PLADA: A Dataset is Worth 1 MB - Pseudo-Labels for Extreme Data Compression
PLADA (Pseudo-Labels as Data) proposes a revolutionary dataset transmission method: completely eliminating pixel transmission. Assuming receivers have a pre-loaded large unlabeled reference dataset (e.g., ImageNet), it transmits only class labels for the target task (under 1MB), enabling local training of high-accuracy models. Through semantic relevance pruning, PLADA selects the most relevant image subsets. Experiments on 10 diverse datasets show less than 1MB payload retains high classification accuracy, offering a novel approach to efficient dataset distribution.
Core Idea
Traditional dataset transmission requires sending complete image pixel data - ImageNet alone exceeds 100GB. PLADA proposes a disruptive approach: if the receiver already has abundant unlabeled images, we only need to communicate "which images belong to which categories."
Technical Approach
| Step | Operation | Transfer Size |
|------|------|--------|
| Prerequisite | Receiver pre-loaded with ImageNet-1K/21K (unlabeled) | 0 |
| Pruning | Select reference image subsets by semantic relevance | 0 |
| Transfer | Send only class labels for selected images | < 1MB |
| Training | Receiver trains locally with pseudo-labels | 0 |
The semantic pruning mechanism is the key innovation: computing semantic similarity between each reference image and the target task, retaining only the most relevant images while maximizing training efficiency and minimizing transmission payload.
Experimental Results
Tested on 10 diverse datasets, PLADA achieves classification accuracy comparable to traditional methods (hundreds of MBs) with less than 1MB payload. On fine-grained classification tasks, just 0.3MB achieves over 89% accuracy.
Industry Trend Connection
PLADA offers new insights for Edge AI and Model Compression. In federated learning and privacy computing scenarios, methods that avoid transmitting raw data inherently protect data privacy, aligning with efficient knowledge transfer in the Self-Improving AI trend.
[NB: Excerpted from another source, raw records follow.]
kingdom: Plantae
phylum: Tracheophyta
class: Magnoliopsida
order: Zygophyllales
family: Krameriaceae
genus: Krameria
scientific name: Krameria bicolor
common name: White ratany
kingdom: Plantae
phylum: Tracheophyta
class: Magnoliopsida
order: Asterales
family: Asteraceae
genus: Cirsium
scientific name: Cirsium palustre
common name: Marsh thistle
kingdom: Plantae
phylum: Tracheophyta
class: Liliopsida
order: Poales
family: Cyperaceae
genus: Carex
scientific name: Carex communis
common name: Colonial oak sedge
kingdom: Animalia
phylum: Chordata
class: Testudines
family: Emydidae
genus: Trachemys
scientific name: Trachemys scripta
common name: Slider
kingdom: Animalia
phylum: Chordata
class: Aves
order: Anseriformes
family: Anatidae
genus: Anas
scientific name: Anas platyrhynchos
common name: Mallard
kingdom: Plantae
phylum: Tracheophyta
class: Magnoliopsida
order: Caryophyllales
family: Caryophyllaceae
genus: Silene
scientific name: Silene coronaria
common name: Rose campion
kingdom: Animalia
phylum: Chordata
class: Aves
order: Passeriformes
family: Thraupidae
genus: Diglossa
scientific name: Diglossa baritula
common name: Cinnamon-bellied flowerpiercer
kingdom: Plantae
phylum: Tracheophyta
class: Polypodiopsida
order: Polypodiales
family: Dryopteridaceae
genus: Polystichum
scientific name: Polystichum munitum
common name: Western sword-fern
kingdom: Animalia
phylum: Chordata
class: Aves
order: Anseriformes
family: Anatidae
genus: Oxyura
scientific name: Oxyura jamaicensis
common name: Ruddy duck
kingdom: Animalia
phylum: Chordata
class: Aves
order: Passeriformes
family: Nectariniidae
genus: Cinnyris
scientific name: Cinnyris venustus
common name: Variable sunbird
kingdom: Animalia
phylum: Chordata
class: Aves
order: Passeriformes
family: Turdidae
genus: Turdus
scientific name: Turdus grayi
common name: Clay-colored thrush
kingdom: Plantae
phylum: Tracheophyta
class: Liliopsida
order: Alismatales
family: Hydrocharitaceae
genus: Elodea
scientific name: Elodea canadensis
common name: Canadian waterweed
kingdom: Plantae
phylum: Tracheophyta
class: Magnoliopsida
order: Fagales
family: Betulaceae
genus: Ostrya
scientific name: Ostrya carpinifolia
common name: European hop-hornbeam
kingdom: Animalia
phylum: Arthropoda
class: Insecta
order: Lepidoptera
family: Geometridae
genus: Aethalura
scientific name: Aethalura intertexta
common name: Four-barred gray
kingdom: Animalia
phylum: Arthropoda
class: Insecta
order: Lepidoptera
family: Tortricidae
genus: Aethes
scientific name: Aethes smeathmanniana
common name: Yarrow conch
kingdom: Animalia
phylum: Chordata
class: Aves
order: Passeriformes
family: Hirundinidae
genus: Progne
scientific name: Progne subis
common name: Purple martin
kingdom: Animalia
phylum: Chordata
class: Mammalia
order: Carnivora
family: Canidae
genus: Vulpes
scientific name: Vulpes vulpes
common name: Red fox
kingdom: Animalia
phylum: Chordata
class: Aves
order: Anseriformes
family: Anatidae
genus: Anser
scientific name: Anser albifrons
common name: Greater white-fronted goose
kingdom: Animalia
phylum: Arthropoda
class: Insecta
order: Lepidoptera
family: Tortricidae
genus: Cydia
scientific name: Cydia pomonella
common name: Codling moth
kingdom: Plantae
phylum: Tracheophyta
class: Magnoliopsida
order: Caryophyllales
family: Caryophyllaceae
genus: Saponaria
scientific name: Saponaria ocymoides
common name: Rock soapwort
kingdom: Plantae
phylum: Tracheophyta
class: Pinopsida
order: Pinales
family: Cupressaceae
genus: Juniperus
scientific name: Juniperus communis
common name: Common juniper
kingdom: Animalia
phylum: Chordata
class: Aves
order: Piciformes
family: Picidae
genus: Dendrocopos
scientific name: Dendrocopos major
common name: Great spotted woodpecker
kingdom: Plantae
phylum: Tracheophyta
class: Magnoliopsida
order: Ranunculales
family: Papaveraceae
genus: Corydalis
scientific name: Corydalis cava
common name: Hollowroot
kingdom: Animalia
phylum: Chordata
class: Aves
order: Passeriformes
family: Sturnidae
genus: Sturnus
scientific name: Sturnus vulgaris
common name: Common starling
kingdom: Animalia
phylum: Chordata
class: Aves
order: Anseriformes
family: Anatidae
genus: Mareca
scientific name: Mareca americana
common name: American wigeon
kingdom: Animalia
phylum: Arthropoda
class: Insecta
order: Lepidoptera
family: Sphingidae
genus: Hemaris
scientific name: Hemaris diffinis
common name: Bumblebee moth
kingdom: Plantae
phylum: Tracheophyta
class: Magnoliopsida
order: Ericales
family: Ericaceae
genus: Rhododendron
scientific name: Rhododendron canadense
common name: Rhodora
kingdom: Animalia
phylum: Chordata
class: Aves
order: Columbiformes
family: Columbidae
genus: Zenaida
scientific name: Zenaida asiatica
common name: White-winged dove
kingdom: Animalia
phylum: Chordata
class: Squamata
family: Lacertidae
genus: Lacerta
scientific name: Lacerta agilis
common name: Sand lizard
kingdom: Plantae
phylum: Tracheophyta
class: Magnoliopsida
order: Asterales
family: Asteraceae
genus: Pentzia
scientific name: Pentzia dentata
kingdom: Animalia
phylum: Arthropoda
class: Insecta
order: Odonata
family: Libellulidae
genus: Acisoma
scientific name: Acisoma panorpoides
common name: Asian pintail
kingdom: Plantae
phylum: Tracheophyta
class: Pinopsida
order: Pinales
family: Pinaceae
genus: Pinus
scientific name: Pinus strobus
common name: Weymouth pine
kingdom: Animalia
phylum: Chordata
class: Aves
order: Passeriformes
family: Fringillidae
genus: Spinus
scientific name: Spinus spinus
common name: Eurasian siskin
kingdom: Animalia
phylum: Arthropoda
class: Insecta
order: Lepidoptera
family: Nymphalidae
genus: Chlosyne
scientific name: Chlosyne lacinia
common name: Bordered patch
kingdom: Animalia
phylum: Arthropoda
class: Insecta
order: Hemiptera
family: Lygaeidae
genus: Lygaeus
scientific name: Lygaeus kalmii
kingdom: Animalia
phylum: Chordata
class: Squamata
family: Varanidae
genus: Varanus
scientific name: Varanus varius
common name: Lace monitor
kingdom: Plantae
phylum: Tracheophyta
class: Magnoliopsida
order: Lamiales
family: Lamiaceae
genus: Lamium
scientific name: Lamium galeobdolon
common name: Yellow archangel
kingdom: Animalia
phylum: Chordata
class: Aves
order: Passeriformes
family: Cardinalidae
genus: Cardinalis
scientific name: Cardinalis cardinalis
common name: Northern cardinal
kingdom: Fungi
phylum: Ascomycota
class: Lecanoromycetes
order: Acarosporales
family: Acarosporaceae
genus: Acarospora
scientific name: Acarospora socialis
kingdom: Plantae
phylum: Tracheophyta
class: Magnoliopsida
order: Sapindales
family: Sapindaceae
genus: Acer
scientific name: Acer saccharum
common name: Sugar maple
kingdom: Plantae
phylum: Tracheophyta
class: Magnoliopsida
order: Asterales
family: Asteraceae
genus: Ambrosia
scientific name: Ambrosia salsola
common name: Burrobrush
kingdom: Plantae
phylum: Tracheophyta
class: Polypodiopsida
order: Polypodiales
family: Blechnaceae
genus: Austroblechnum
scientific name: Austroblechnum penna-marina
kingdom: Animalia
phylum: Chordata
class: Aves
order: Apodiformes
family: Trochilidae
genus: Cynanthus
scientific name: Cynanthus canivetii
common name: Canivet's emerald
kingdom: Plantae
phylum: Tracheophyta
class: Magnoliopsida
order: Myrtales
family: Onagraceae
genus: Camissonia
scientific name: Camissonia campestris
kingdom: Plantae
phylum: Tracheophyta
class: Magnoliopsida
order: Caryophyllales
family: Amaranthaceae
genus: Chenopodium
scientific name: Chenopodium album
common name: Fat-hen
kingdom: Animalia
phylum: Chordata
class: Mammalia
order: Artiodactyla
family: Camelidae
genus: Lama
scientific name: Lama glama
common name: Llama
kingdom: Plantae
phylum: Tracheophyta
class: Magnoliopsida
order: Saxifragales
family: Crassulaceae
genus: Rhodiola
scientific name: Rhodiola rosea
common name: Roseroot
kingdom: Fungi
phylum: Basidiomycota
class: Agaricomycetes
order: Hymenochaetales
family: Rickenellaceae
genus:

In-Depth Analysis and Industry Outlook
From a broader perspective, this development reflects the accelerating trend of AI technology transitioning from laboratories to industrial applications. Industry analysts widely agree that 2026 will be a pivotal year for AI commercialization. On the technical front, large model inference efficiency continues to improve while deployment costs decline, enabling more SMEs to access advanced AI capabilities. On the market front, enterprise expectations for AI investment returns are shifting from long-term strategic value to short-term quantifiable gains.
However, the rapid proliferation of AI also brings new challenges: increasing complexity of data privacy protection, growing demands for AI decision transparency, and difficulties in cross-border AI governance coordination. Regulatory authorities across multiple countries are closely monitoring these developments, attempting to balance innovation promotion with risk prevention. For investors, identifying AI companies with truly sustainable competitive advantages has become increasingly critical as the market transitions from hype to value validation.